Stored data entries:
____

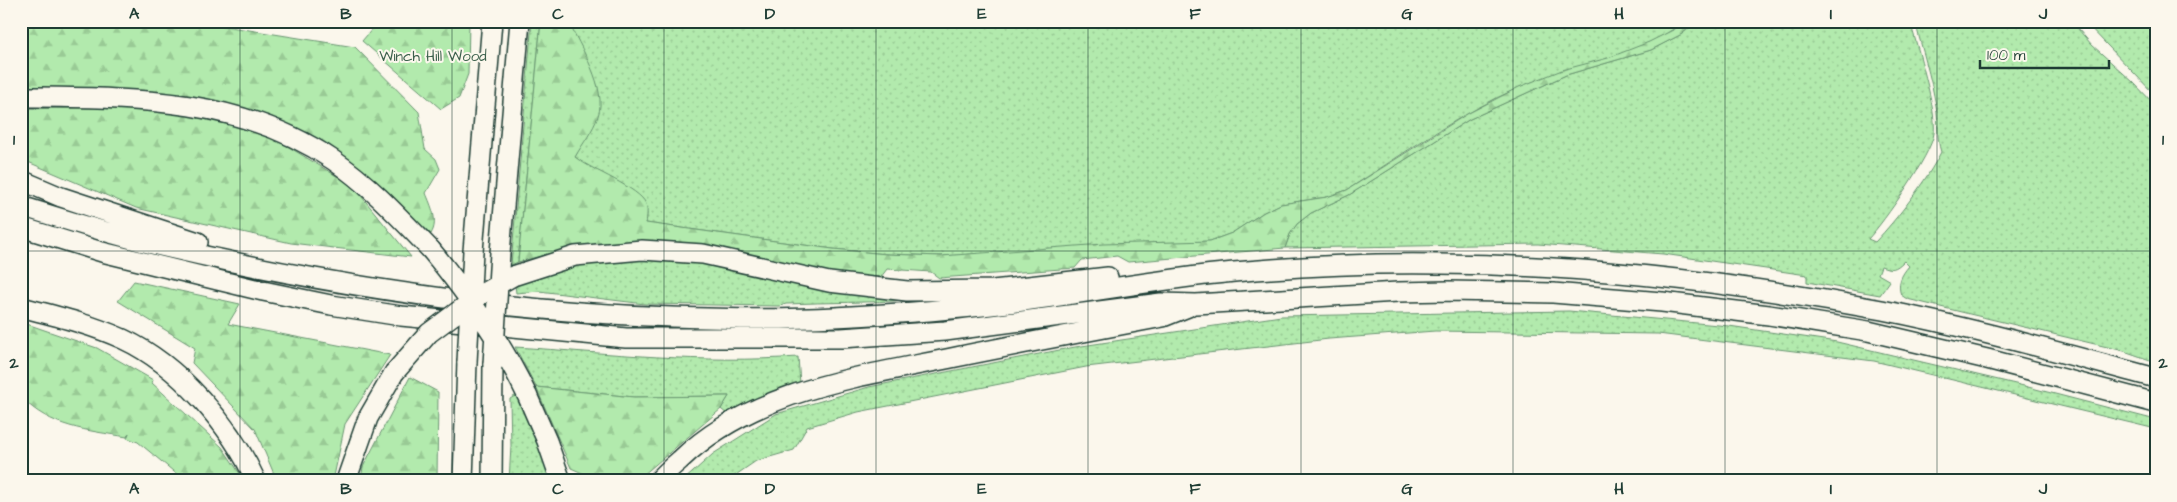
<svg xmlns="http://www.w3.org/2000/svg" width="2177" height="502" font-family="'Architects Daughter',sans-serif">
  <defs>
    <pattern id="grass-dots" width="8" height="8" patternUnits="userSpaceOnUse" patternTransform="scale(1.25)"><rect width="8" height="8" fill="#b2eaad"/><path d="M2 2h.1M6 6h.1" fill="none" stroke="#99ca95" stroke-width="1.8" stroke-linecap="round"/></pattern>
    <pattern id="forest-firs" width="22" height="20" patternUnits="userSpaceOnUse" patternTransform="scale(1.25)"><rect width="22" height="20" fill="#b2eaad"/><path d="M5 1l3.5 6h-7zM16 11l3.5 6h-7z" fill="#99ca95"/></pattern>
  </defs>
  <rect width="100%" height="100%" fill="#fbf7ec"/>
  <filter id="ink" filterUnits="userSpaceOnUse"><feTurbulence type="fractalNoise" baseFrequency=".02" numOctaves="2"/><feDisplacementMap in="SourceGraphic" scale="10" xChannelSelector="R" yChannelSelector="G"/><feConvolveMatrix kernelMatrix="1 2 1 2 8 2 1 2 1" color-interpolation-filters="sRGB"/></filter>
  <g filter="url(#ink)">
    <path fill="url(#grass-dots)" stroke="#689470" d="M532,21H541L518,262L511,265Z
      M568,21H1684C1638,59 1573,64 1520,87C1459,114 1403,154 1347,190L1327,197L1281,204L1264,212L1232,233L1210,241L941,256L887,254L833,249L646,223L647,213L614,180L585,165L575,157L581,145L597,85Z
      M1697,21H1910C1917,47 1937,109 1934,133C1932,154 1883,223 1868,239L1875,242C1897,219 1927,180 1941,152C1936,137 1939,121 1936,106C1931,77 1922,49 1915,21H2071L2092,45L2133,82L2156,106V362L2124,351L1907,299L1901,295C1897,284 1901,275 1909,266L1904,261C1895,270 1892,270 1881,266L1878,274L1890,281L1880,295L1807,282V275L1663,254L1538,244L1285,248L1290,234L1297,224L1311,213L1349,195L1470,119L1566,75L1651,50L1682,34Z
      M2084,21H2156V96Z
      M620,257L699,262L911,300C869,303 828,302 786,304L780,306L645,304L539,291L516,293L515,285L581,263Z
      M1569,311L1729,326L1837,342L2024,386L2156,420V429L1874,361L1658,334L1435,331L1329,339L1086,367L858,412L807,427L794,450L756,461L727,481H683L713,454L776,414L869,387L1075,347L1281,316Z
      M515,347C610,353 703,364 798,357L800,384L753,401L728,415L721,409L729,396L634,397L536,387Z
      M518,394L554,481H509L511,446L510,399Z"/>
    <path fill="url(#forest-firs)" stroke="#689470" d="M21,21H193L355,47L419,112L425,149L436,159L440,169L426,193C431,206 439,221 431,234L414,219L412,220L309,136C219,86 122,90 21,87Z
      M379,21H469L468,74L459,98L441,109L362,41Z
      M541,21H568C580,46 608,89 598,116C593,131 583,143 575,157C591,170 640,188 646,204C648,209 647,217 646,223L833,249L887,254L941,256L1103,244L1210,241L1232,233L1264,212L1281,204L1327,197L1347,190L1467,114L1519,87L1562,70L1608,58L1649,42L1675,29L1684,21H1697L1682,34L1651,50L1566,75L1470,119L1349,195L1311,213L1297,224L1290,234L1285,248L1128,262L1117,256L1082,260L1075,268L939,278L931,272L887,269L881,277L846,276L706,247L642,241L606,243L567,249L518,262Z
      M111,107L201,115L274,138L353,186L411,257L291,243L136,208L21,159V109Z
      M134,281L240,304L228,324L390,355L345,424L333,481H277L255,429L192,363L195,348L118,301Z
      M21,322L97,348L153,380L152,383L222,447L245,481H185L138,442L127,438L129,433L127,437C87,430 50,428 21,397Z
      M410,377L438,392L437,481H361L363,467Z
      M536,387L634,397L729,396L721,409L636,481L596,479L571,468Z"/>
    <g fill="none" stroke-linecap="round" stroke-linejoin="round">
      <g stroke="#1f3d34" stroke-width="22">
        <path id="highway" d="M21,97C131,98 238,96 333,160C370,185 400,218 431,250
          M21,180L61,197L198,242
          M21,206C59,218 97,230 136,240C312,283 491,311 672,317C726,319 781,320 835,317C893,314 951,310 1008,303C1083,294 1158,279 1234,272C1301,266 1372,263 1440,264C1588,265 1736,283 1882,310C1974,328 2065,354 2156,378
          M21,227L102,252L263,291L331,305L401,316L626,338H841L945,331L1161,303L1196,304L1398,292L1448,291L1553,293L1662,302L1769,315L1868,331L1987,359L2156,403
          M473,251L492,21
          M500,253L520,21
          M513,276L575,256L642,250L703,254L829,282L907,291L993,290L1108,277
          M21,307C56,316 90,324 123,339C179,365 231,426 256,481
          M527,395L547,441L561,481
          M346,481L368,418L394,373
          M463,481L467,362
          M492,481L493,364
          M658,481C665,473 673,466 680,460C754,389 860,377 956,357C1025,343 1094,330 1163,317L1188,307"/>
      </g>
      <use href="#highway" stroke="#fbf7ec" stroke-width="19"/>
      <g stroke="#1f3d34" stroke-width="22" stroke-linecap="butt">
        <path id="highway-bridge" d="M431,250C468,295 502,342 527,395
          M467,362L473,251
          M493,364L500,253
          M394,373L429,333L483,293L513,276"/>
      </g>
      <use href="#highway-bridge" stroke="#fbf7ec" stroke-width="19"/>
    </g>
  </g>
  <path fill="none" stroke="#1f3d34" stroke-width="1" stroke-opacity="0.55" d="M240,21V481M452,21V481M664,21V481M876,21V481M1088,21V481M1301,21V481M1513,21V481M1725,21V481M1937,21V481M21,251H2156"/>
  <g text-anchor="middle" dominant-baseline="central" stroke-width="4" stroke-linejoin="round" paint-order="stroke">
    <g font-size="15" fill="#3c604c" stroke="#fbf7ec">
      <text x="433" y="56">Winch Hill Wood</text>
    </g>
  </g>
  <rect width="2177" height="502" fill="none" stroke="#fbf7ec" stroke-width="55"/>
  <path d="M1980 60v8h129v-8" fill="none" stroke="#1f3d34" stroke-width="2.5"/>
  <text x="1987" y="60" font-size="15" fill="#1f3d34" stroke="#fbf7ec" stroke-width="4" paint-order="stroke">100 m</text>
  <rect x="28" y="28" width="2122" height="446" fill="none" stroke="#1f3d34" stroke-width="2"/>
  <g font-size="16" text-anchor="middle" font-weight="bold" fill="#1f3d34">
    <text x="134" y="19">A</text>
    <text x="346" y="19">B</text>
    <text x="558" y="19">C</text>
    <text x="770" y="19">D</text>
    <text x="982" y="19">E</text>
    <text x="1195" y="19">F</text>
    <text x="1407" y="19">G</text>
    <text x="1619" y="19">H</text>
    <text x="1831" y="19">I</text>
    <text x="2043" y="19">J</text>
    <text x="14" y="145">1</text>
    <text x="2163" y="145">1</text>
    <text x="14" y="368">2</text>
    <text x="2163" y="368">2</text>
    <text x="134" y="494">A</text>
    <text x="346" y="494">B</text>
    <text x="558" y="494">C</text>
    <text x="770" y="494">D</text>
    <text x="982" y="494">E</text>
    <text x="1195" y="494">F</text>
    <text x="1407" y="494">G</text>
    <text x="1619" y="494">H</text>
    <text x="1831" y="494">I</text>
    <text x="2043" y="494">J</text>
  </g>
</svg>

____

INSTRUCTIONS FOR THE TASK
Go through the entries and report every line with the string "bridge".

WRITTEN REPLY
        <path id="highway-bridge" d="M431,250C468,295 502,342 527,395
      <use href="#highway-bridge" stroke="#fbf7ec" stroke-width="19"/>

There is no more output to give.